Instructions for the task ->
With the pictures omitted, print exactly the lines below, from the one containing "right ear: (250, 462)" through the one containing "right eye: (163, 124)", and nothing else.

Raw data ->

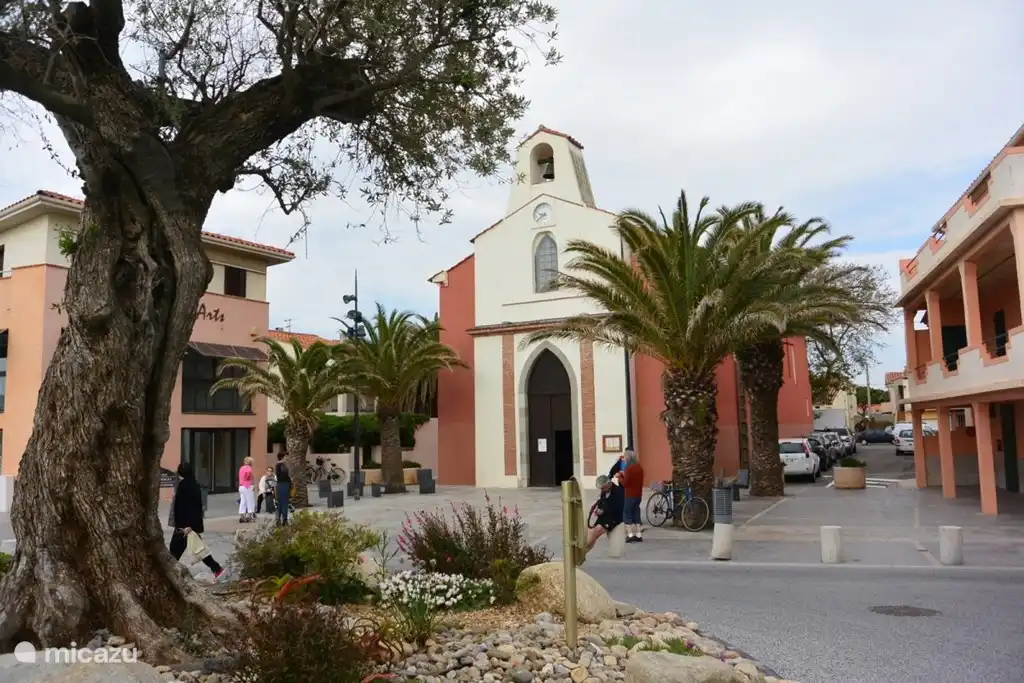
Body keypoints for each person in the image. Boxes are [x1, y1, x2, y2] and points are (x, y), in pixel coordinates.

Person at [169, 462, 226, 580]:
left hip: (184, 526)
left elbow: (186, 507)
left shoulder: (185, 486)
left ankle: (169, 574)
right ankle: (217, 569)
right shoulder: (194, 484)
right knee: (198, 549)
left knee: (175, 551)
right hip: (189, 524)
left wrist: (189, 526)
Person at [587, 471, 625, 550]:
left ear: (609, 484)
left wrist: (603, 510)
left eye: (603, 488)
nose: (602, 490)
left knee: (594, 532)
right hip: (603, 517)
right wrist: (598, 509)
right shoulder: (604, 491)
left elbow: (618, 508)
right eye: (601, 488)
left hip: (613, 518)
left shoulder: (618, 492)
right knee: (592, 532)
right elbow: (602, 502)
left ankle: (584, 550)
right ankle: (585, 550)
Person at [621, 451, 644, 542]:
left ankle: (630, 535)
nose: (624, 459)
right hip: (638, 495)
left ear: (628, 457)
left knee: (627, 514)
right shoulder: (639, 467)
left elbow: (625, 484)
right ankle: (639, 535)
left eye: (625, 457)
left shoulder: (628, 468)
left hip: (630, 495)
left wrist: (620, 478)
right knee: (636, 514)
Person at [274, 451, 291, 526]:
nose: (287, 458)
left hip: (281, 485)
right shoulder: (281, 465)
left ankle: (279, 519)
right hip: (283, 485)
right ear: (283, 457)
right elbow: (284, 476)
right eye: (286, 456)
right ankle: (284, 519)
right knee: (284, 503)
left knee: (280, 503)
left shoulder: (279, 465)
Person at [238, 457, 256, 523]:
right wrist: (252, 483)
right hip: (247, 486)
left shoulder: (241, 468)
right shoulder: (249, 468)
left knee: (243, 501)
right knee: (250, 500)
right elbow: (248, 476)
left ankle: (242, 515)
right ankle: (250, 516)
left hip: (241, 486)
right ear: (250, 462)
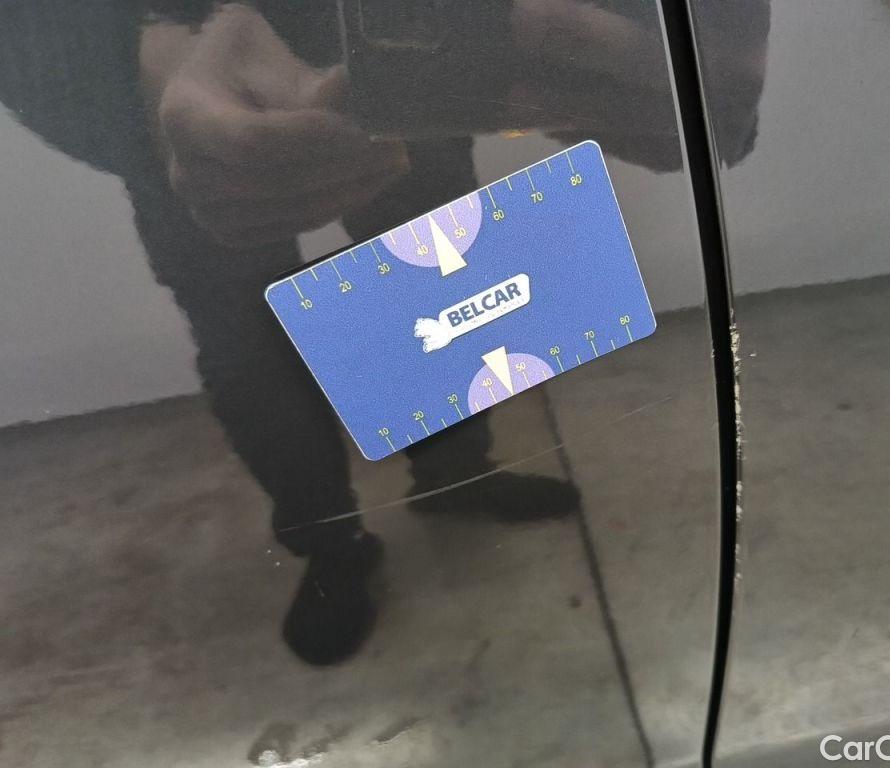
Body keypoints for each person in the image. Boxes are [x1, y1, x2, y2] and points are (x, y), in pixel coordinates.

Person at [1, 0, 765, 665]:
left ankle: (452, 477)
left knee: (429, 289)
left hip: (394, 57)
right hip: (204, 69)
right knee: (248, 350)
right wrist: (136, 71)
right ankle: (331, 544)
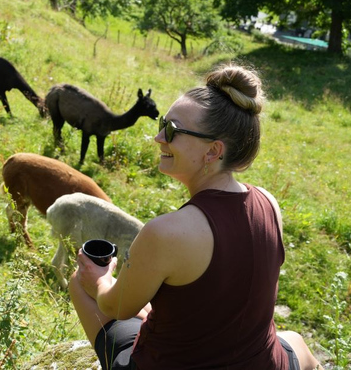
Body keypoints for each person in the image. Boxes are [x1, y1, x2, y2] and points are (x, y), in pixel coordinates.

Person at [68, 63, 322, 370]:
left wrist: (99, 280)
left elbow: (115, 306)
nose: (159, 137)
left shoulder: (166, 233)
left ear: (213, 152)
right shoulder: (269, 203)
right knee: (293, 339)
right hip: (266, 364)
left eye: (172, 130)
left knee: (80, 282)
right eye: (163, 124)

* * *

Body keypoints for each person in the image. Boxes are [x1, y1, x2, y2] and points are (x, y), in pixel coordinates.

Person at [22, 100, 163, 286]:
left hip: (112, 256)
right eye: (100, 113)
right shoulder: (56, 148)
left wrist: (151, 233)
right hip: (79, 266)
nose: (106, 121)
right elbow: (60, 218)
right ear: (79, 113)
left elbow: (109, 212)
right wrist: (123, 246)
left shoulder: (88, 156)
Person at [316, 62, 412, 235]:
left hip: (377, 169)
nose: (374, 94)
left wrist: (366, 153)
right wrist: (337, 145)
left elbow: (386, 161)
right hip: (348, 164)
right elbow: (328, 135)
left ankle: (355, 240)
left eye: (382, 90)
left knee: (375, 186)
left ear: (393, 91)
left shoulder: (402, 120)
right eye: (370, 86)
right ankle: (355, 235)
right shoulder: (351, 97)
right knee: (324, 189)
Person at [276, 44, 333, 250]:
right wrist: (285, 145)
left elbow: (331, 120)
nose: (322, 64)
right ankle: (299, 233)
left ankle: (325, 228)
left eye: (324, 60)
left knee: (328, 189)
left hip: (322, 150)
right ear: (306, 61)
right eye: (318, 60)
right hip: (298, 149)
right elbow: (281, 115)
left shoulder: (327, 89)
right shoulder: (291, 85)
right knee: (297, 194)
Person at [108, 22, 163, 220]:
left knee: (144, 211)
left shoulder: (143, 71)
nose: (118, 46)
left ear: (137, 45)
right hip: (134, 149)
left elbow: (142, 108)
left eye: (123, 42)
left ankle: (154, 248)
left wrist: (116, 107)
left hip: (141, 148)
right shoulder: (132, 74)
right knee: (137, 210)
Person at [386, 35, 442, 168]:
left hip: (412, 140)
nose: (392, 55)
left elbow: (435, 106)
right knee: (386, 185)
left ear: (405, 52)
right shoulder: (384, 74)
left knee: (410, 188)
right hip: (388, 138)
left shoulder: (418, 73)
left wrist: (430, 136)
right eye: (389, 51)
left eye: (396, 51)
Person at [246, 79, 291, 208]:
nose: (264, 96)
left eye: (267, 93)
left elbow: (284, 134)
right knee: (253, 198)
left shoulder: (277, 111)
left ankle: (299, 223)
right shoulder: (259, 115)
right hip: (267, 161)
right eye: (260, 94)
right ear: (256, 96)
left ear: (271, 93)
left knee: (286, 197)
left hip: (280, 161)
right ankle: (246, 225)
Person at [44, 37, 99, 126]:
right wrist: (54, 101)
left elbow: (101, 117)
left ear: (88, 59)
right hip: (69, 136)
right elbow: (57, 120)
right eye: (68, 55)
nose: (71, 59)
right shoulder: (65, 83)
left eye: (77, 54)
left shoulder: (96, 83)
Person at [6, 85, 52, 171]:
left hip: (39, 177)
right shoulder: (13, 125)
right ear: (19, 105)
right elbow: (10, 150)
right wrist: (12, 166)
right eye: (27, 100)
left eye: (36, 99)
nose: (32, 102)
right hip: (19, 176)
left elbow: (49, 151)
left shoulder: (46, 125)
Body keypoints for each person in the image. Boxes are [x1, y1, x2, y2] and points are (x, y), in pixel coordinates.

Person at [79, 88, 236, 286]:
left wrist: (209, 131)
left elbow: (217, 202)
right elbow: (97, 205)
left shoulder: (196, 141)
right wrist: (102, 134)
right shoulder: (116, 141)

Answer for this exercise ->
right ear: (250, 462)
Body keypoints for each person in the image. Boxes are [x1, y1, x2, y2] and points are (x, y), in pixel coordinates.

Person at [1, 0, 765, 665]:
left ankle: (452, 477)
left knee: (429, 289)
left hip: (394, 57)
right hip: (204, 69)
right knee: (248, 350)
right wrist: (136, 71)
right ankle: (331, 544)
Body keypoints for each person in the image. Boxes are [x1, y1, x2, y2] and points are (x, y), in pixel coordinates.

Person at [68, 63, 322, 370]:
left wrist: (99, 280)
left elbow: (115, 306)
nose: (159, 137)
left shoulder: (166, 233)
left ear: (213, 152)
right shoulder: (269, 203)
right knee: (293, 339)
right hip: (266, 364)
left eye: (172, 130)
left knee: (80, 282)
right eye: (163, 124)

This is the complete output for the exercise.